(Excerpted text):
§

In contrast to our hypothesis, FHSU-P subgroups did not differ in terms of reward sensitivity, specifically quantified as computationally derived behavioral measures of positive and negative reward prediction error. Although it is plausible that these subgroups may indeed be comparable on positive and negative reward prediction error, we must also note that the MID task used in ABCD Study is not an optimal task to derive prediction error measures and for examining learning (75, 76). Perhaps the lack of differences in RPE between FHSU-P subgroups reflects this methodological limitation, and therefore, needs further validation. Nevertheless, recent reports have assessed the reliability of RPE, derived from the MID task, in encoding in young populations (48, 77), supporting the notion that RPE variable computed from the MID task may have utility in identifying specific patterns of reward-related brain activation, which in turn may also correlated with impulsivity measures in young populations. In case of the current study, comparing the groups on the RPE variable is an initial assessment for any possible reward sensitivity differences among the subgroups. Based on the established practices of utilizing computational variables in brain neuroimaging, RPE will need to be incorporated in an independent set of whole brain analyses of the sample to investigate for differences in brain activation and connectivity among the subgroups, which in turn may be linked to future drug initiation. An alternative consideration is that although impaired reward processing is associated with drug use initiation, it may not be related to FHSU-P or the underlying biology (78, 79) and in some cases overshadowed by complex interplay of other behavioral traits (80).

A major novelty of this study is that it attempts to subcategorize a large cohort of young FHSU-P youth in relation to environmental exposures in order to investigate two main objectives: first, that a set of relevant exposures will be able to differentiate independent subgroups with either favorable (possibly protective) and unfavorable environmental exposures, and second, that these groups may show significant differences in some behavioral (e.g., impulsivity) and clinical measures. As such we view the reported results as preliminary but strongly suggest that investigations in similar directions may benefit from using clustering techniques (e.g., k-means, as used in this study) or latent class analyses [latent profile analysis (LPA) or latent class growth analysis (LCGA)], to stratify individuals with FHSU into unique subgroups for more personalized assessments. Indeed, the reported significant differences in impulsivity scores appears to be the most interesting findings especially as a starting point of more detailed investigation for possible brain based differences among the subgroups as it is well established that there are correlations between high impulsivity and indexes of brain morphology and physiology (81, 82). In addition, as this relationship will need to be replicated, it offers the possibility to identify individuals with particular exposure profiles that may benefit from interventions that specifically target impulsivity subtypes (e.g., sensation seeking vs. negative urgency).

§

(Input data):
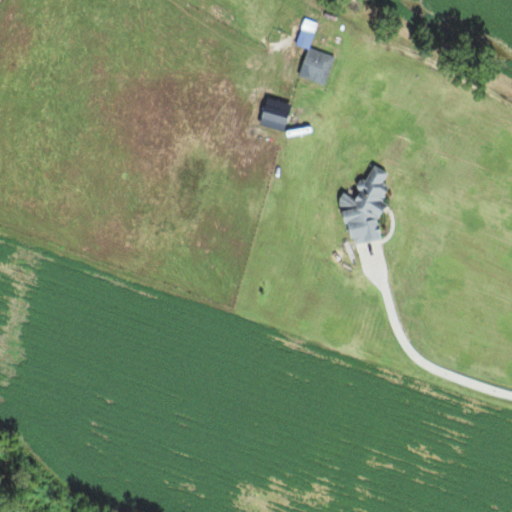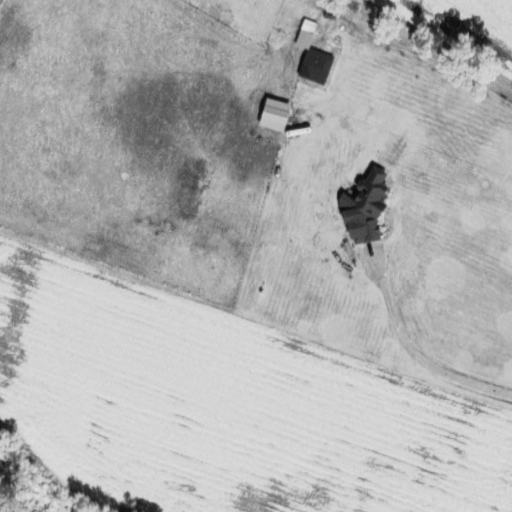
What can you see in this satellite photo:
crop: (461, 27)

§

(Work to complete):
Carry on the discussion of FHSU-P subgroups, reward sensitivity, and impulsivity from the point where it stops. The listing comes from a separate source, unrelated to the text.

(Result below):
Indeed, these types of investigation may have a far-reaching implication for both early identification for high risk individuals as well as provide guidance for prevention and treatment of substance use in adolescence. Conceptually, findings of robust moderating effects from environmental exposures can inform multisectoral prevention and early intervention strategies that improve outcomes for at-risk youth. For example, information on the moderating effect of environmental factors may allow for promoting initiative that, on one hand, may support environmental factors with positive contribution to preventing substance use initiation in youth and, on the other, to modify environmental factors that may facilitate or predispose youth to early drug experimentation. Such initiatives may need to be based in family, school or neighborhood settings and include home based family therapy and group activities promoting problem solving skills (e.g., resisting peers' pressure for drug use, socializing without drug use etc.). Additionally, characterizing subgroups of youth who may have high levels of impulsive behaviors may allow clinicians to select most appropriate therapeutic strategies for addressing specific behaviors or symptoms. As impulsive behaviors may vary in respect to their inherent features (e.g., sensation seeking vs. positive or negative urgency) therapeutic goals may differ in reducing urges to seek novel experiences vs. managing urges to respond impulsively to different types of outcomes. Further, identifying impulsive behaviors as part of underlying disorders like ADHD may require considerations for pharmacological interventions in addition to behavioral therapies. In sum, more detailed information about stratifying large groups of youth who may have familial loading for SUD into “at risk” subgroups characterized by unique profiles of interacting environmental exposures and psychological features may allow for more effective “precision” approaches of preventing and treating adolescent substance use and related disorders.

Taken together, the next steps for this project are to conduct analyses of the longitudinal data that are available from ABCD and potentially determine which of the subgroups may exhibit high levels of substance initiation, at what ages these behaviors may occur and what types of biological characteristics (i.e., brain activation and connectivity) may be predictive of these behaviors. These types of analyses will be potentially able to produce results that can be used as evidence to support any recommendations for preventive, psychotherapeutic and psychopharmacological treatments for substance using adolescents as we have outlined in the introduction section. Additionally, such results may be applicable to recommendations for policy initiatives like age limits for legal substance use, parental consent for substance use treatment for minors, and legal consequences drug related offences for minors.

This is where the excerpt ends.